È stato l'ufficio legale di Aria spa, la centrale acquisti di Regione Lombardia, a non accettare la donazione di camici da parte della Dama, società di cui il cognato del governatore della Lombardia Attilio Fontana, Andrea Dini, è amministratore delegato e la moglie ha una quota del 10%. La fornitura da mezzo milione di euro poi trasformatasi in donazione di 75mila camici e altri dpi a regione Lombardia da parte della Dama è oggi al centro di un'inchiesta da parte della Procura che vede indagati tra gli altri per frode in pubbliche forniture anche il presidente lombardo Fontana, oltre a Dini e Filippo Bongiovanni, dg dimissionario di Aria, e una funzionaria della stessa centrale acquisti.
La mail inviata da Dini lo scorso 20 maggio non era sufficiente
Secondo quanto emerso dalle indagini dunque l'ufficio legale di Aria avrebbe dato parere negativo alla richiesta di donazione di fatto non accettandola per motivi legali: sarebbe stata infatti giudicata come una donazione di "non modico valore" che, secondo il codice, necessita dell'atto pubblico notarile e della presenza di due testimoni. Quindi non era sufficiente la mail mandata da Dini lo scorso 20 maggio all'allora dg di Aria Bongiovanni per revocare il contratto di fornitura. In più, a contribuire al rigetto del cospicuo regalo è stato anche il conflitto di interessi.
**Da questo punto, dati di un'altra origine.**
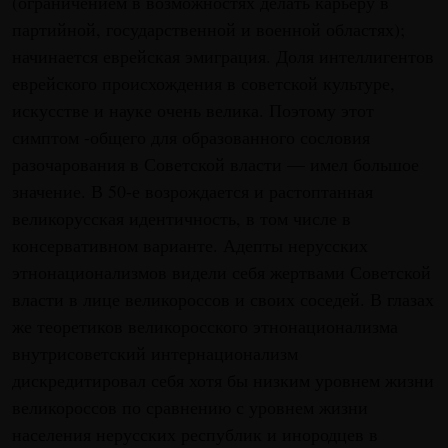
(ограничением в возможностях делать карьеру в
партийной, государственной и военной областях);
начинается еврейская эмиграция. Доля интеллигентов
еврейского происхождения в советской культуре,
искусстве и науке очень велика. Поэтому этот
симптом -общего для образованного сословия
разочарования в Советской власти — имел большое
значение. В 50-е возрождается и растоптанная
великорусская идентичность, в том числе в
консервативном варианте. Адепты нерусских
этнонационализмов видели себя жертвами Советской
власти в лице великороссов и своих соседей. В глазах
же теоретиков великоросского этнонационализма
внутрисоветский интернационализм
дискредитировал себя хотя бы низким уровнем жизни
великороссов по сравнению с уровнем жизни
населения нерусских республик и инородцев в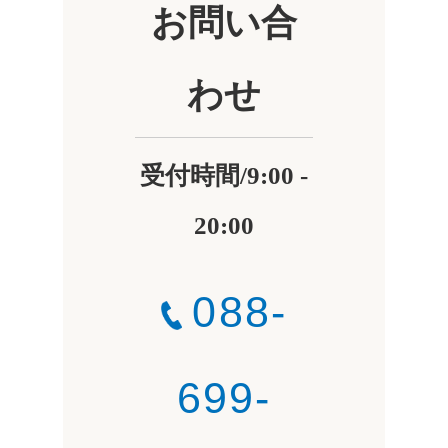
お問い合
わせ
受付時間/9:00 -
20:00
088-
699-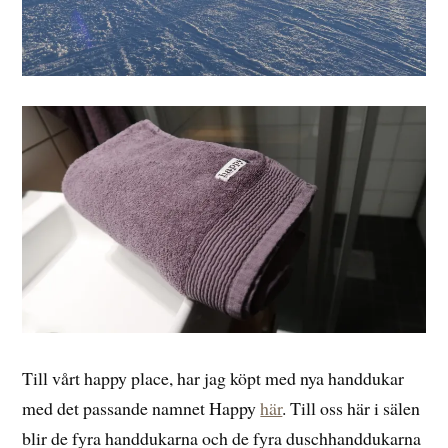
Till vårt happy place, har jag köpt med nya handdukar
med det passande namnet Happy
här
. Till oss här i sälen
blir de fyra handdukarna och de fyra duschhanddukarna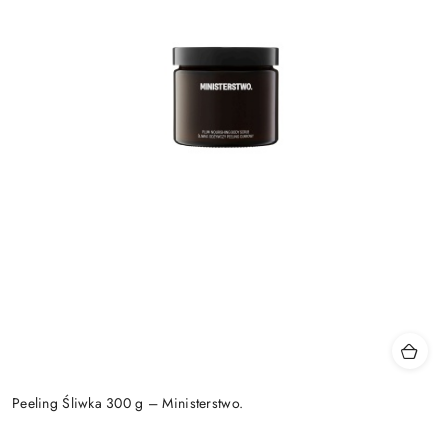
Peeling Śliwka 300 g – Ministerstwo.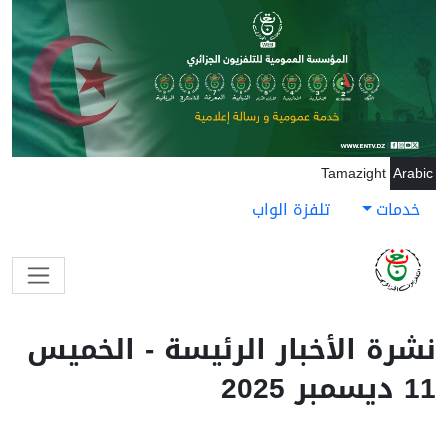
جاوز إلى المحتوى الرئيسي
Tamazight
Arabic
خدمات
تلفزة الواب
نشرة الأخبار الرئيسة - الخميس
11 ديسمبر 2025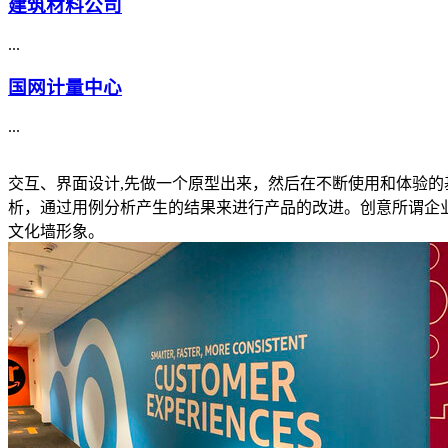
建筑材料公司
...
国网计量中心
...
交互、界面设计,先做一个原型出来，然后在不断使用和体验的
析，通过用例分析产生的结果来进行产品的改进。创意所谓企
文化墙形象。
Il conto in Svizzera del presidente Fontana
Ieri mattina intanto il governatore Fontana è intervenuto in Consiglio regionale per riferire proprio sul caso dei camici forniti dall'azienda di suo cognato: "Dei rapporti negoziali a titolo oneroso tra Dama e Aria non ho saputo fino al 12 maggio scorso – le parole del presidente lombardo – sono tutt'ora convinto che si sia trattato di un negozio del tutto corretto ma poiché il male è negli occhi di chi guarda ho chiesto a mio cognato di rinunciare al pagamento per evitare polemiche e strumentalizzazioni". Intanto i pm hanno avviato, come atto dovuto, anche verifiche sul conto in Svizzera con depositati 5,3 milioni del presidente della Lombardia, denaro ereditato dalla madre e poi scudato, da cui sarebbe dovuto partire il bonifico di 250 mila euro, poi bloccato in quanto operazione sospetta dall'Uif della Banca d'Italia, a titolo di risarcimento al cognato per il mancato profitto derivato dalla trasformazione della fornitura in donazione.